Task> Look below for the line containing "Show Video Player". Write out that line and the rest through the last one, exactly as they appear, but without pictures.

Task material>
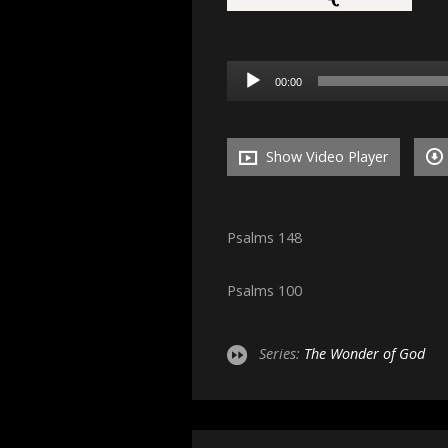
Audio
00:00
Player
Show Video Player
Psalms 148
Psalms 100
Series:
The Wonder of God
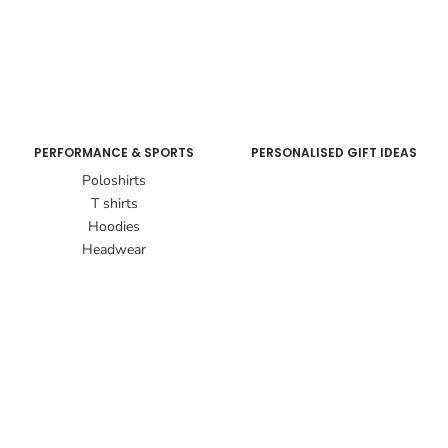
PERFORMANCE & SPORTS
PERSONALISED GIFT IDEAS
Poloshirts
T shirts
Hoodies
Headwear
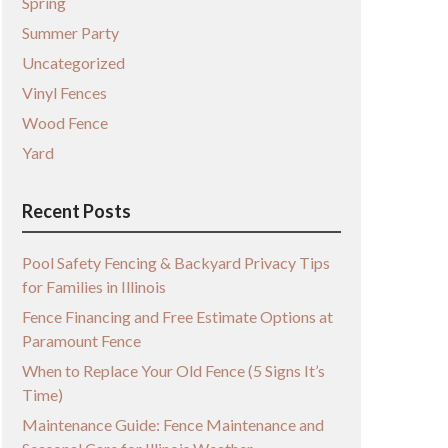
Spring
Summer Party
Uncategorized
Vinyl Fences
Wood Fence
Yard
Recent Posts
Pool Safety Fencing & Backyard Privacy Tips
for Families in Illinois
Fence Financing and Free Estimate Options at
Paramount Fence
When to Replace Your Old Fence (5 Signs It’s
Time)
Maintenance Guide: Fence Maintenance and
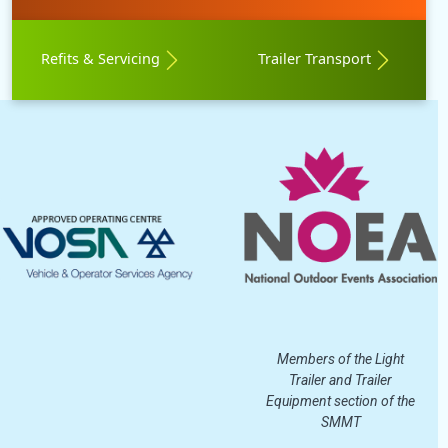
Refits & Servicing
Trailer Transport
Members of the Light
Trailer and Trailer
Equipment section of the
SMMT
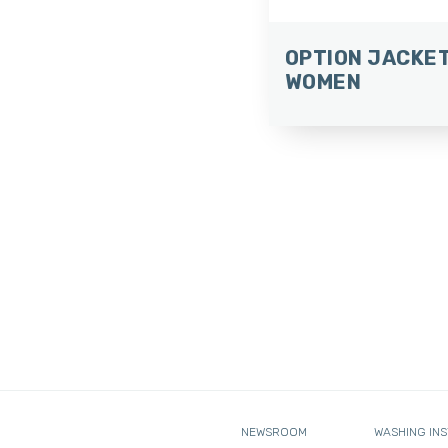
OPTION JACKE
WOMEN
NEWSROOM
WASHING IN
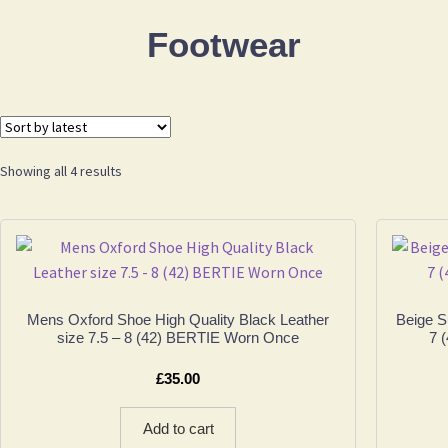
Footwear
Sorted
Showing all 4 results
by
latest
Mens Oxford Shoe High Quality Black Leather
Beige 
size 7.5 – 8 (42) BERTIE Worn Once
7 
£
35.00
Add to cart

Response to this exercise>
Show Video Player
Psalms 148
Psalms 100
Series:
The Wonder of God
PERFORMANCE & SPORTS
PERSONALISED GIFT IDEAS
Poloshirts
T shirts
Hoodies
Headwear
Spring
Summer Party
Uncategorized
Vinyl Fences
Wood Fence
Yard
Recent Posts
Pool Safety Fencing & Backyard Privacy Tips
for Families in Illinois
Fence Financing and Free Estimate Options at
Paramount Fence
When to Replace Your Old Fence (5 Signs It’s
Time)
Maintenance Guide: Fence Maintenance and
Refits & Servicing
Trailer Transport
Members of the Light
Trailer and Trailer
Equipment section of the
SMMT
OPTION JACKE
WOMEN
NEWSROOM
WASHING IN
Footwear
Sorted
Showing all 4 results
by
latest
Mens Oxford Shoe High Quality Black Leather
Beige 
size 7.5 – 8 (42) BERTIE Worn Once
7 
£
35.00
Add to cart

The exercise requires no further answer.